Increasing vehicle complexity and OEM involvement are increasing the cost of doing business in the collision industry. Capital requirements are increasing. More training, more tooling, and more equipment is needed to compete in today’s environment. The result is lower margins.
Decreasing profitability is a trend that has been taking place for some time in the industry. Labor and material reimbursement rates have more or less stagnated. Yet the cost of labor and materials steadily increase. Compounding matters is a shortage of experienced technicians.
The cost of software and technology continues to march upwards. There is a proliferation of IT platforms designed to help collision repairers lower their costs and operate more efficiently. But with so many programs on the market they sometimes become more of a burden than a benefit.
What About Lean?
Further complicating measures is shifting consumer expectations. Insurance providers and vehicle owners have increasing expectations for excellent service, rapid repairs and low costs. The result is additional investments in process and procedures like lean, 6 sigma and kaizen.
But think five years back. Lean was just coming on to the stage. Ten years back almost no one in the industry was talking about Lean. But now most shops are actively practicing some form of lean process designed to increase throughput while managing costs.

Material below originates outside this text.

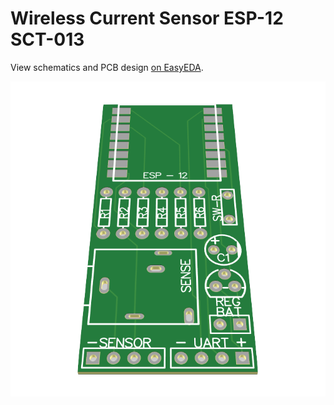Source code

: # Wireless Current Sensor ESP-12 SCT-013

View schematics and PCB design [on EasyEDA](https://easyeda.com/kasparsd/wireless-current-monitor).

![PCB layout](board.png)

Lean is powerful when done right. Overall, the industry suffers from many inefficiencies. There is no disputing the positive impact of operational excellence.
But the drawback of lean is that it is a never ending quest for perfection. What was cutting edge 10 years ago is antiquated. What was cutting edge five years ago is average (at best). What is cutting edge now will not be in two years time. Lean requires continual reinvestment to be effective (the 5th S, Sustain).
Technology, Scale, and Lean
Beginning in the early 2000s the technology revolution came, and stakeholders throughout the industry suddenly had insight into costs and efficiencies at a granular level never previously available. Gross margins were compressed as technology was used by various outside stakeholders to drive down repair costs and drive efficiencies.
At the same time as the technology revolution competition increased as the first stage of consolidation began. For the first time in the history of the industry economies of scale began to be successfully developed. Enterprise, LKQ, FinishMaster in addition to the collision consolidators saw the huge economic benefits that a national organization could provide.
These companies continue to be leaders in their respective sectors. These companies display high levels of operational excellence. But what makes them leaders is not just operational excellence. They also fundamentally changed the way business was done in the industry. Simply put, they grew larger to provide products and services with a high value proposition at a lower cost.
It Just Ain’t What It Used to Be
The business is not what it used to be. Many owners have felt a squeeze from a number of areas: decreasing gross margins, increasing overhead costs, slowing sales, increased complexity, increased customer demands, difficulty recruiting and retaining employees. Looking forward these trend will likely continue.
Yet while profitability at the individual store level continues to be pressured, this is still one of the most profitable times to be in the industry. Valuations for collision repair businesses are at all-time highs, especially for repairers who have built local or regional platforms.
But this trend will not last forever. The boom in valuations is temporary. Many factors influence valuations, including supply and demand, company profitability, and the acquisition strategy of the major buyers in the industry. Already we have seen some of the larger consolidators shift to a brownfield and greenfield expansion strategy. Brownfielding is when a company builds locations. Brownfields depress business purchase prices. Why pay huge sums to buy a business when you can build one from the ground up goes the logic.
Where Does that Leave You?
Depending on your perspective, the industry evolution can be a threat or an opportunity. For those with a longer time line there are still plenty of opportunities to grow. But if you are approaching the end of your runway, liftoff in the form of a sale to others in the industry has never been more attractive.
My goal in 2016 is to help you increase the value of your business. Everything we do at Supplement is designed with that in mind. There are a lot of ways to increase your value, from expanding and acquiring another location, merging with another business, understanding how to best finance equipment or manage facility upgrades. Conversely, if all that seems like too much of a hassle you may decide that now is a good time for liftoff.
We want to help you increase your value.
Are you curious as to your value in a sale – contact me and we can discuss. If you want to increase your cash flow, our recently launched Simple Financial Dashboard is a great way to find hidden cash in your business. We also provide CFO and strategic advisory services. These are customized to your specific business need. And of course, if you are looking to sell your business (or perhaps acquire another location) our transaction management services are a must. If you’re still unsure what to do next, use my contact page and we can set up a time to talk.
Until next week.
Interesting article Brad. I agree with most of your thoughts. While it is true valuations are higher than they were 5 years ago, there is data in the industry that suggests prices may have peaked. I would argue that shops that invest in LEAN and develop a LEAN culture will be the true winners. The principles of LEAN thinking trancend time. Eliminating waste and operating more efficiently will always improve profitability. If shops are valuated on an EBITDA basis, the shops that operate the most efficiently will be the true winners in the long-run because they will be the most profitable. Regardless if a shop sells now or it continues to operate independently for the foreseeable future.